Ce que disent les chiffres : la France sauvée par ses services

D’après le rapport annuel 2024 de la Banque de France (publié en juillet 2025), notre déficit commercial supérieur à 60 milliards € est compensé par une balance des services excédentaire de plus de 56 milliards €.

Balance des paiements 2024

Biens : -60,8 milliards €
Services : +56,3 milliards €
Revenus primaires : +12,5 milliards €
Transferts courants :  -5,9 milliards €
Solde total :  +2,1 milliards €

Ces chiffres confirment une réalité simple : sans les services vendus par la France à l’étranger – et donc sans expatriés pour les délivrer – notre balance extérieure serait massivement déficitaire.

L’expatriation, pilier discret de la souveraineté française

Si la France tient encore son équilibre extérieur, c’est grâce à ces revenus immatériels et à ces services exportés, invisibles dans les statistiques douanières mais essentiels pour la Nation. Sans eux, il faudrait s’endetter davantage, perdre en autonomie financière, voire subir une pression sur la monnaie. Autrement dit : sans expatriés, la France perdrait son souffle et sa souveraineté économiques.

Les expatriés ne sont pas un « good to have », ni de simples ambassadeurs du soft power français. Ils sont, tout simplement, les protecteurs silencieux de la souveraineté économique d’une France tertiarisée à la balance commerciale structurellement déficitaire.

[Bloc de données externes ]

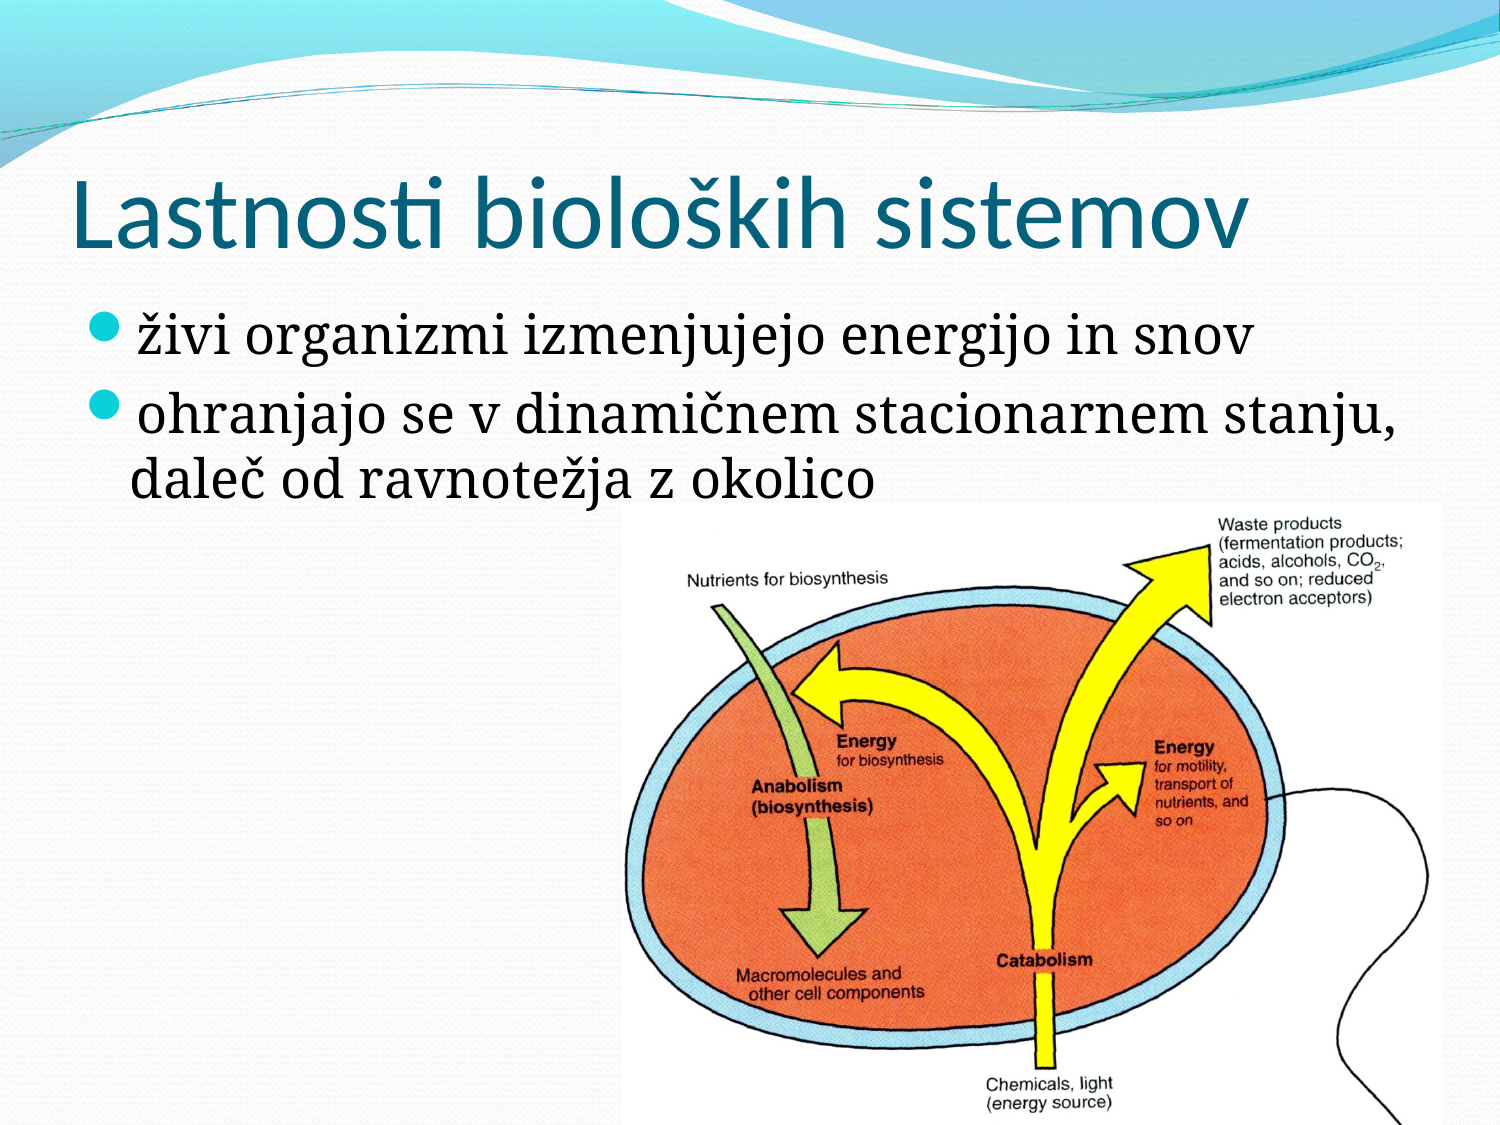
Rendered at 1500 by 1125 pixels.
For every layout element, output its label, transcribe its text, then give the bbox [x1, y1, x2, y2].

list živi organizmi izmenjujejo energijo in snov ohranjajo se v dinamičnem stacionarnem stanju, daleč od ravnotežja z okolico [70, 292, 1421, 1014]
title Lastnosti bioloških sistemov [70, 81, 1421, 270]
picture [0, 0, 1500, 1125]
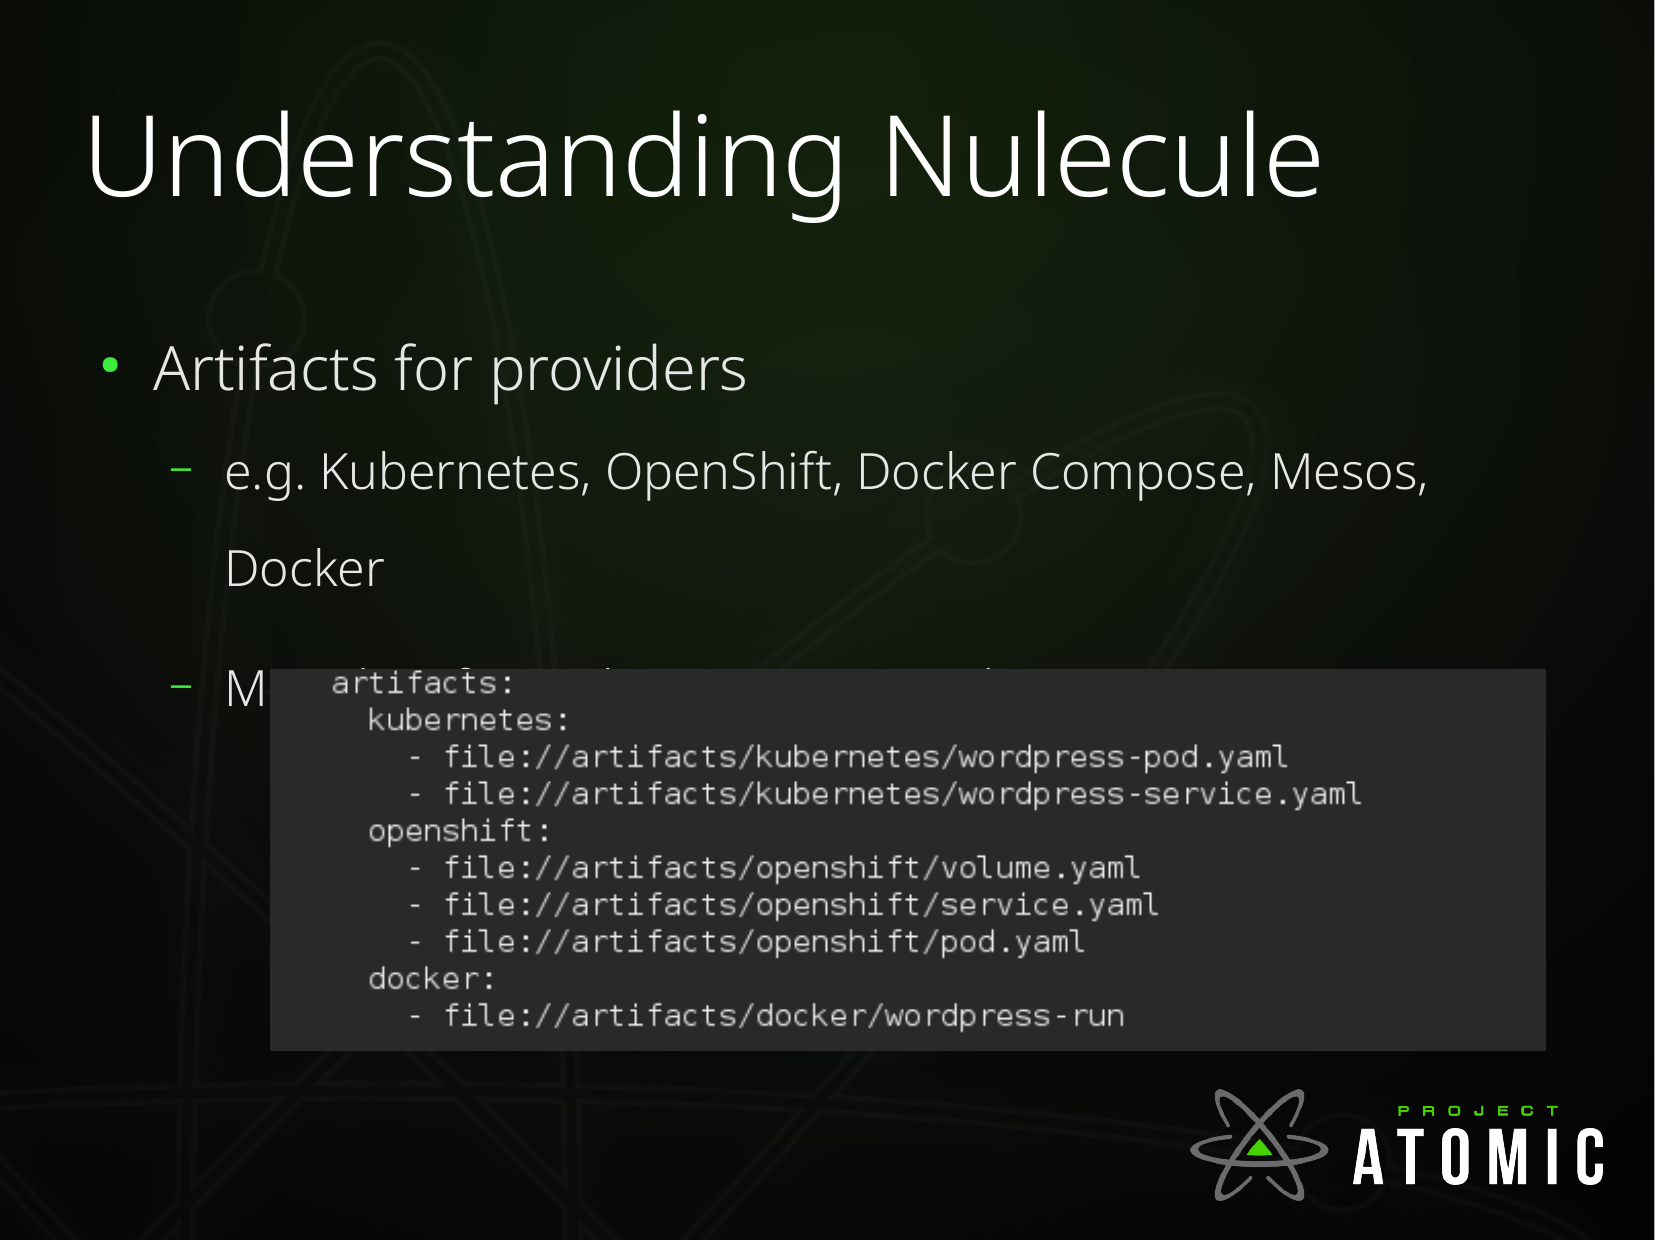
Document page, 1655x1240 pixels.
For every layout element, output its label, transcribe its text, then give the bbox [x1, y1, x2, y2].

picture [0, 0, 1654, 1240]
title Understanding Nulecule [82, 49, 1572, 257]
list Artifacts for providers e.g. Kubernetes, OpenShift, Docker Compose, Mesos, Docker Metadata for orchestrators/providers [82, 289, 1576, 1120]
picture [270, 669, 1546, 1051]
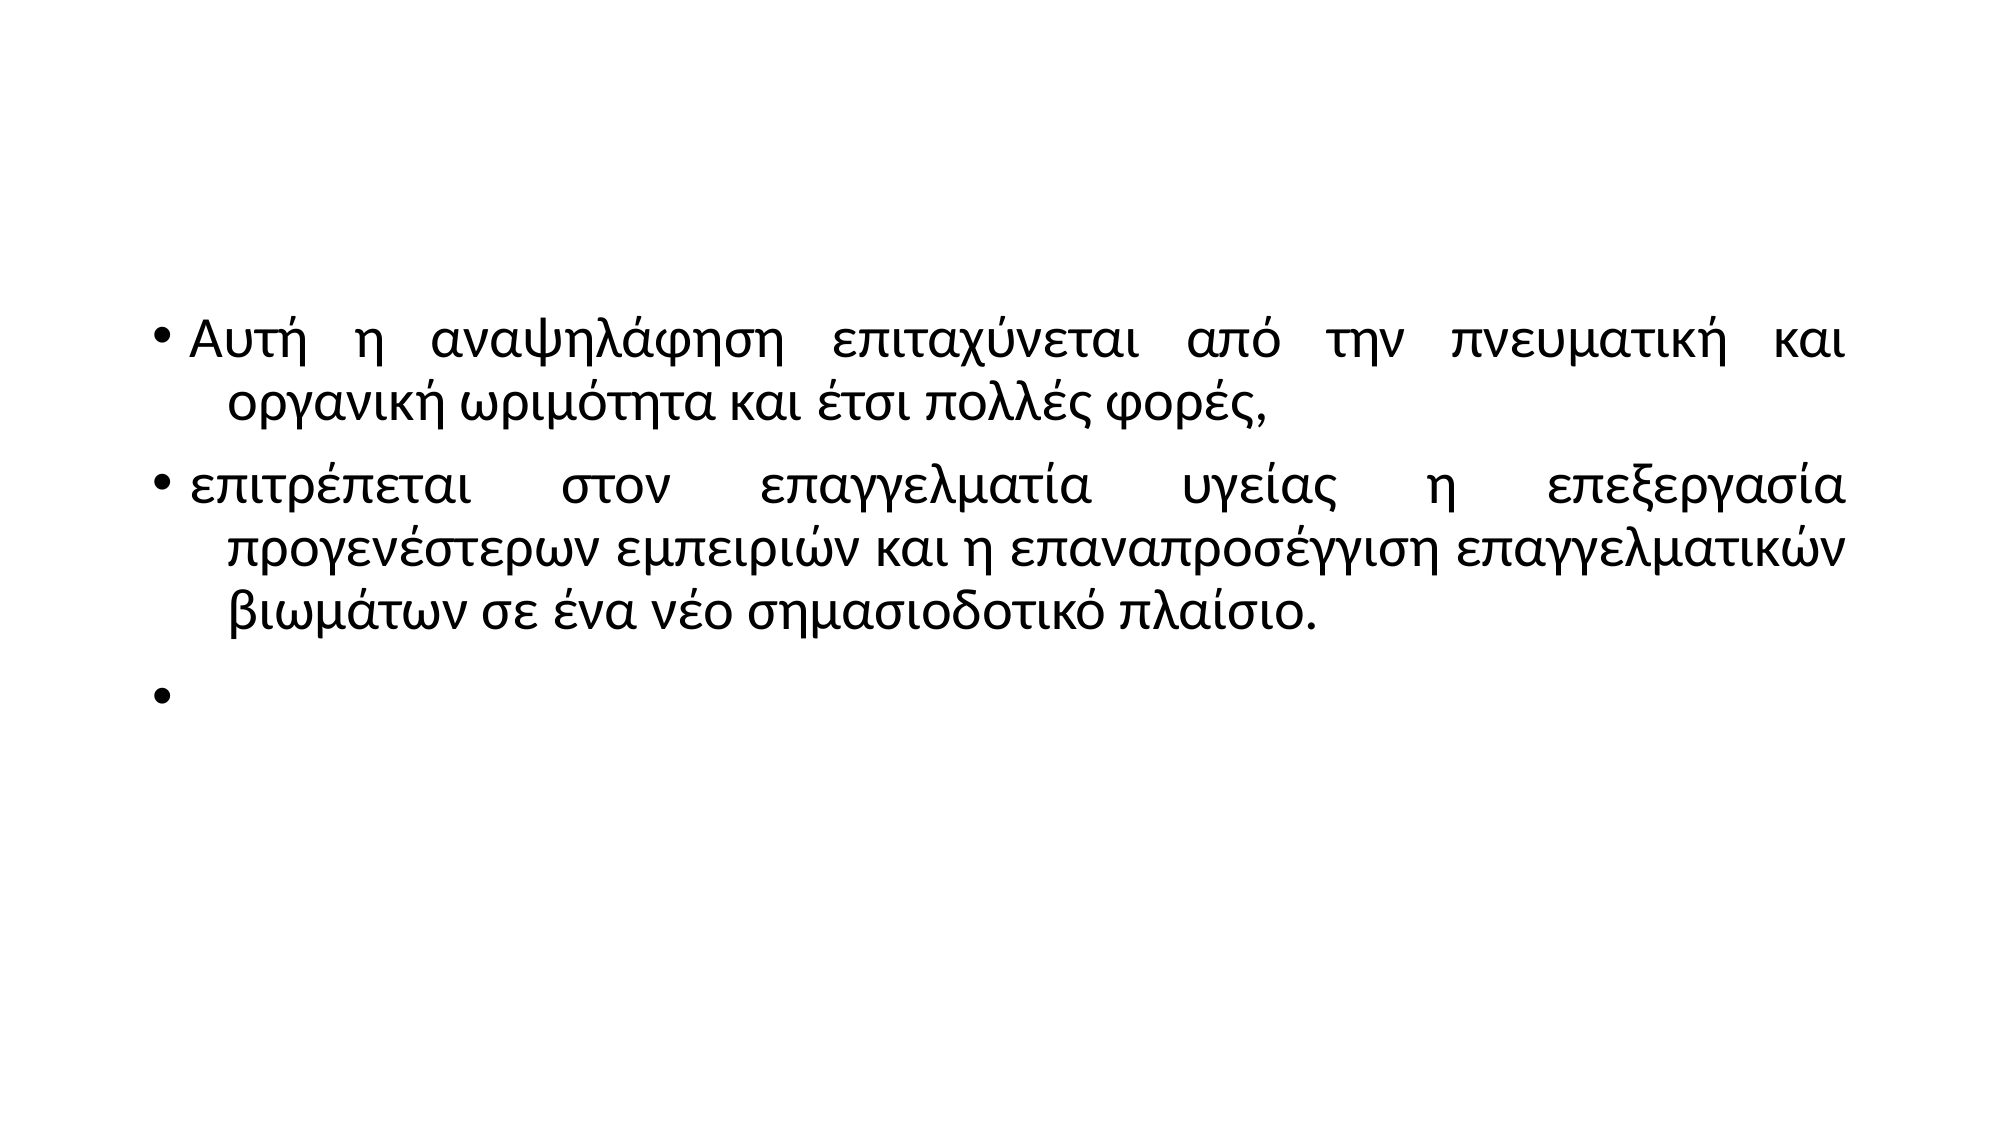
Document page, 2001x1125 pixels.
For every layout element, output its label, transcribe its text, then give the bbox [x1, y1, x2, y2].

list Αυτή η αναψηλάφηση επιταχύνεται από την πνευματική και οργανική ωριμότητα και έτσι πολλές φορές, επιτρέπεται στον επαγγελματία υγείας η επεξεργασία προγενέστερων εμπειριών και η επαναπροσέγγιση επαγγελματικών βιωμάτων σε ένα νέο σημασιοδοτικό πλαίσιο. [137, 299, 1863, 1014]
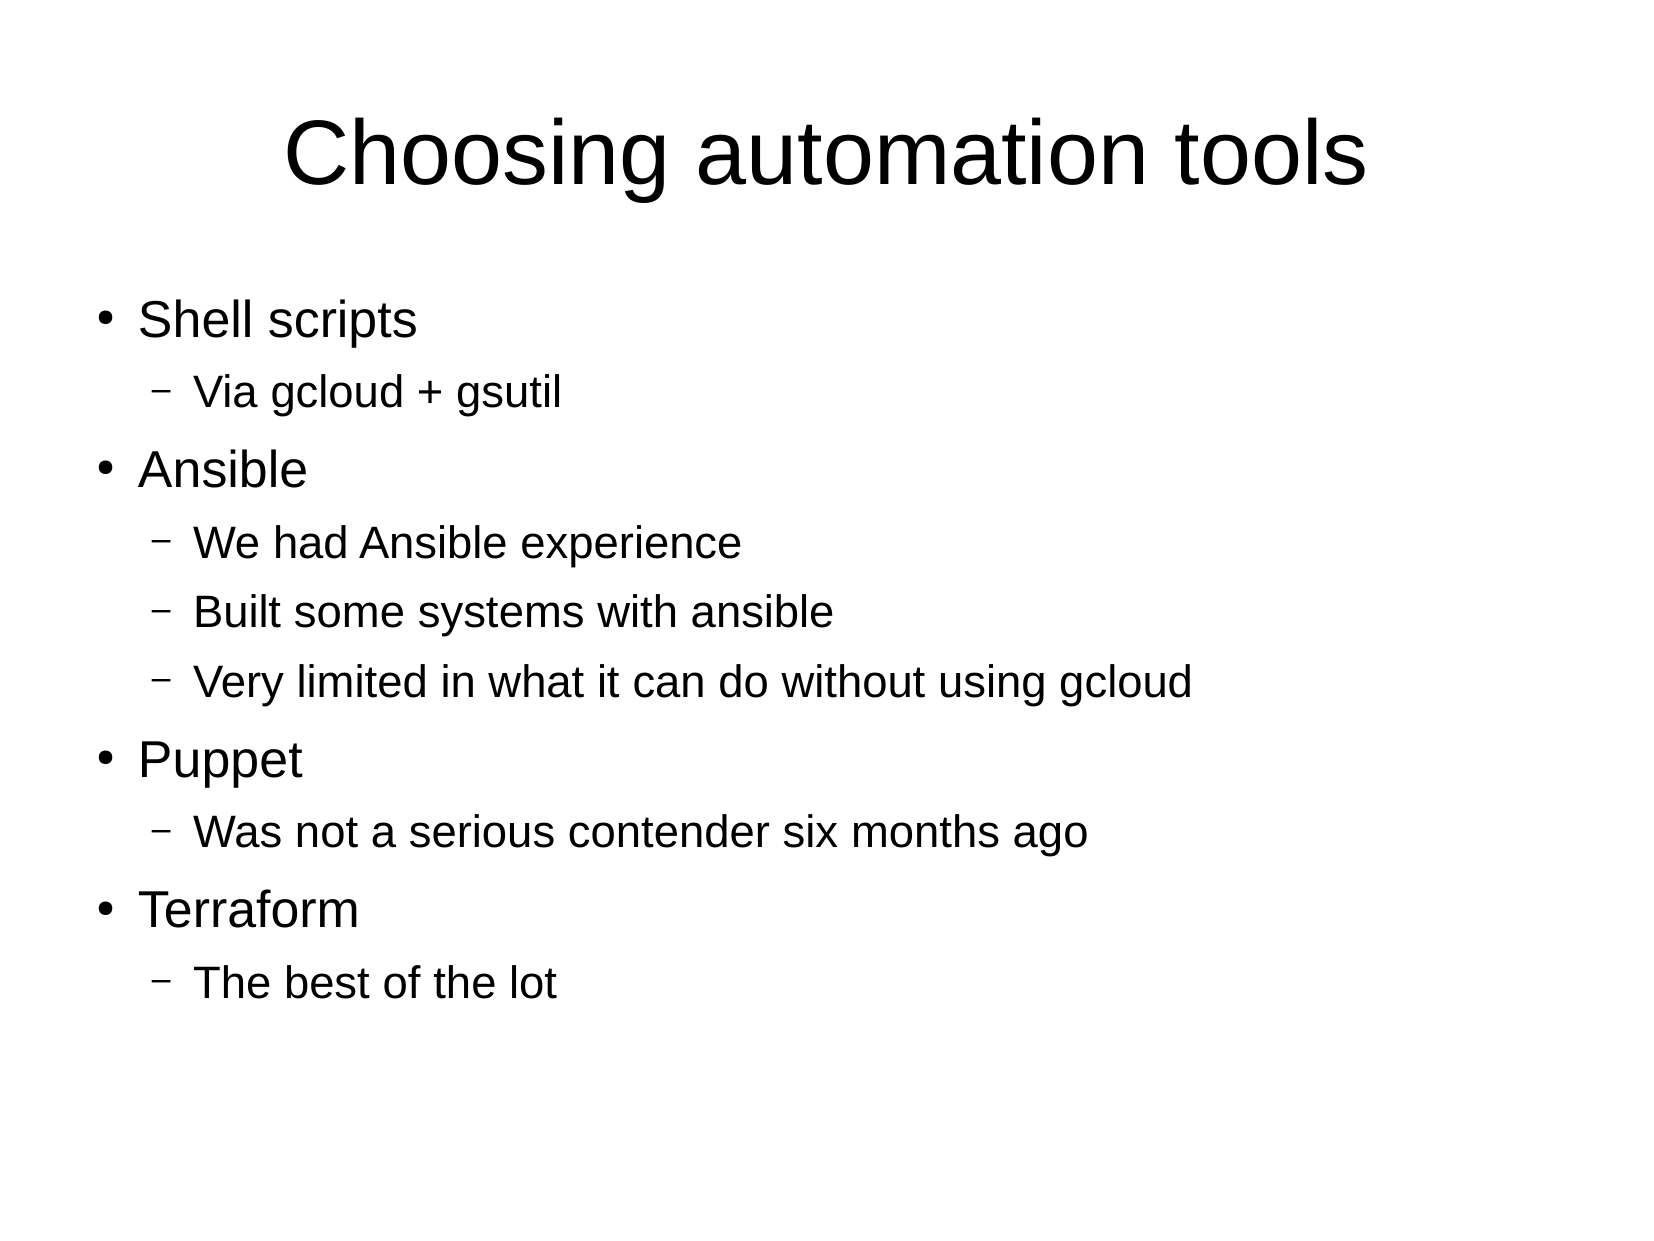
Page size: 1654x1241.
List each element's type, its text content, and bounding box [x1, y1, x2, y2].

Il est parfaitement légitime de vouloir refaire de la France une puissance industrielle capable d’équilibrer sa balance commerciale. Mais cette transformation de fond demandera 10 à 20 ans d’efforts constants. En attendant, la France serait bien avisée de ne pas se tirer une balle dans le pied, en traitant en paria ceux qui lui permettent encore d’équilibrer les comptes extérieurs de la Nation.